Rich interactions can therefore be defined. For more information on the Tildagon Event Bus, check out our reference documentation.
Capabilities are not restricted to using the event bus - they can specify that devices are available on a given I2C Bus, and even that specific micropython code can be imported from a given path.
Note
Badge Team is working hard to get hardware and software ready for EMF 2026. We will document cross-app micropython imports as soon as possible.
Can apps declare a requirement for a specific hexpansion by it's VID/PID pair?
Yes. Apps can specify that they require a specific hexpansion by adding the following to their tildagon.toml file:
[[metadata.capabilities]]
required = false
feature = {
vid = "0x7CAB",
pid = "0xBEAC",
name = "The name of the hexpansion",
creator = "The creator of the hexpansion",
url = "https://example.com"
}
The required value specifies whether the feature is required or supported
!!! note What is a feature in contrast to a Capability?
Apps can require, support or provide Capabilities, but they can also
require or support a specific hexpansion by its VID and PID, a Frontboard, or a
Tildagon OS version. "Feature" is the term we use to include these additional
things apps can require that are not Capabilities.
Can apps declare a requirement or support for a particular frontboard?
Yes:
[[metadata.capabilities]]
required = true
feature = { type = "2026 Frontboard" }
[[metadata.capabilities]]
required = true
feature = { type = "2024 Frontboard" }
Should Capabilities be specific or generic?
We encourage collaboration between participants in the Tildagon ecosystem to collaborate on capabilities that are generic and support functionality across hardware.
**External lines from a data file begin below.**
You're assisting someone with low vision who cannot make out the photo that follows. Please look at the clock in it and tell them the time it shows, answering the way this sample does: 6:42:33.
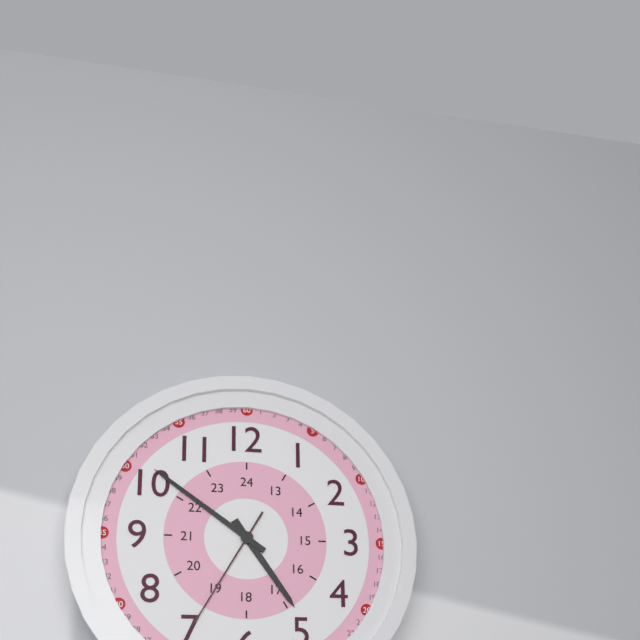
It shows 4:51:35
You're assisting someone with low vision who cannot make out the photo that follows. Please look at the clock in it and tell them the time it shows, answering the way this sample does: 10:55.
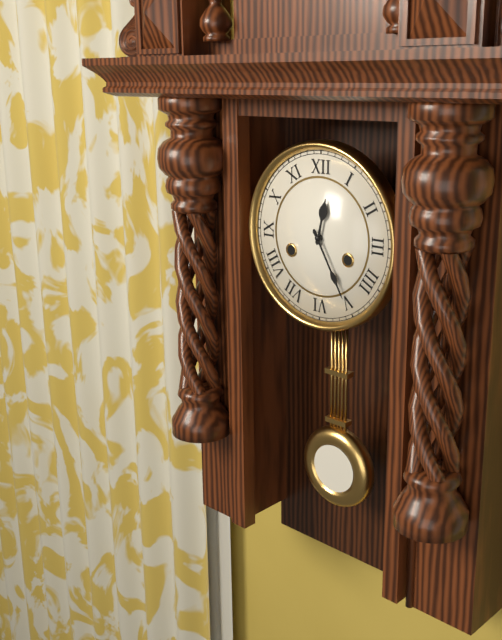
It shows 12:25
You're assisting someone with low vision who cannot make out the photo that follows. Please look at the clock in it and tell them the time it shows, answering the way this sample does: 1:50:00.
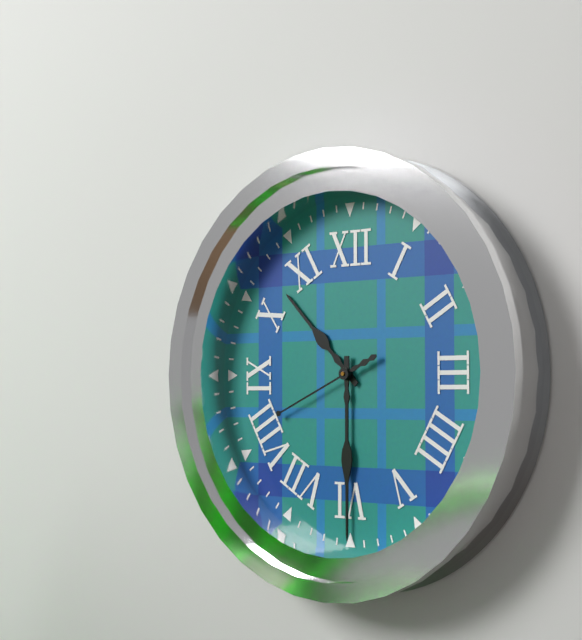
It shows 10:30:41
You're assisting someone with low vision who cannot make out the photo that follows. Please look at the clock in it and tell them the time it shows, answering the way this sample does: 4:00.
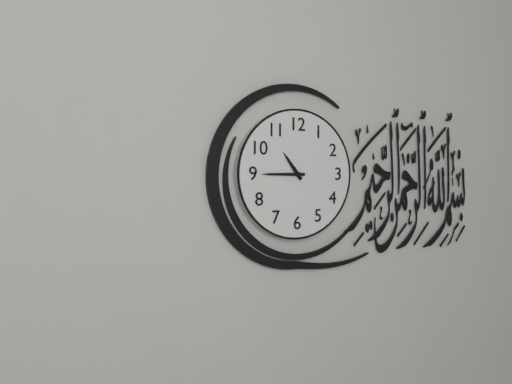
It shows 10:45
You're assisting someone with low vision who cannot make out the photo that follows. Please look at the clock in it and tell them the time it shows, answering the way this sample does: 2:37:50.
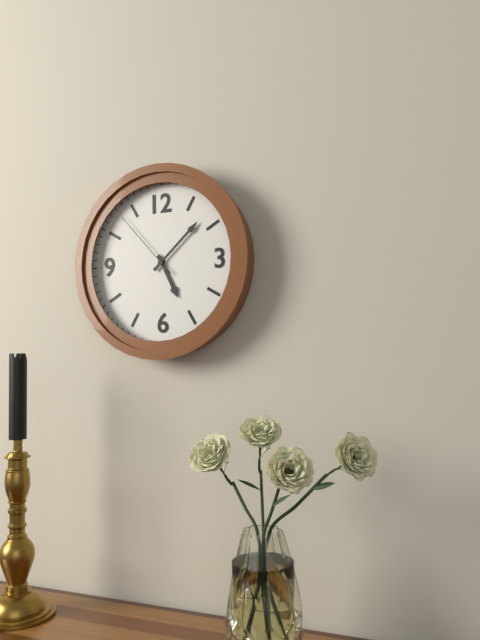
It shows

If multiple hexpansions implement the same Capabilities, then apps can support a wider variety of hardware and hexpansion sets.
That said, we do not force you to implement a Capability. As an hexpansion creator (or app author) you can choose to implement an existing capability, fork it, create your own from scratch, or not implement one at all.
Is there a mechanism for consolidating similar Capabilities?
Yes: talking to each other, working together, and collaboratively building something that serves everyone.
Do I have to implement an app or build a hexpansion to create a Capability?
No. It might help, but you can just create a Capability and define something you wish existed. Maybe someone will get nerd-sniped into building it.
The existence of a Capability does not imply or guarantee the existence of an implementation of a Provider or a Consumer of said Capability.
Are Capabilities managed and defined by EMF Team Badge?
No. While Team Badge might create some Capabilities, and collaborate on them with the community, they are not in charge of all the capabilities.
Are silly capabilities allowed?
Silly capabilities are not only allowed, they are strongly encouraged.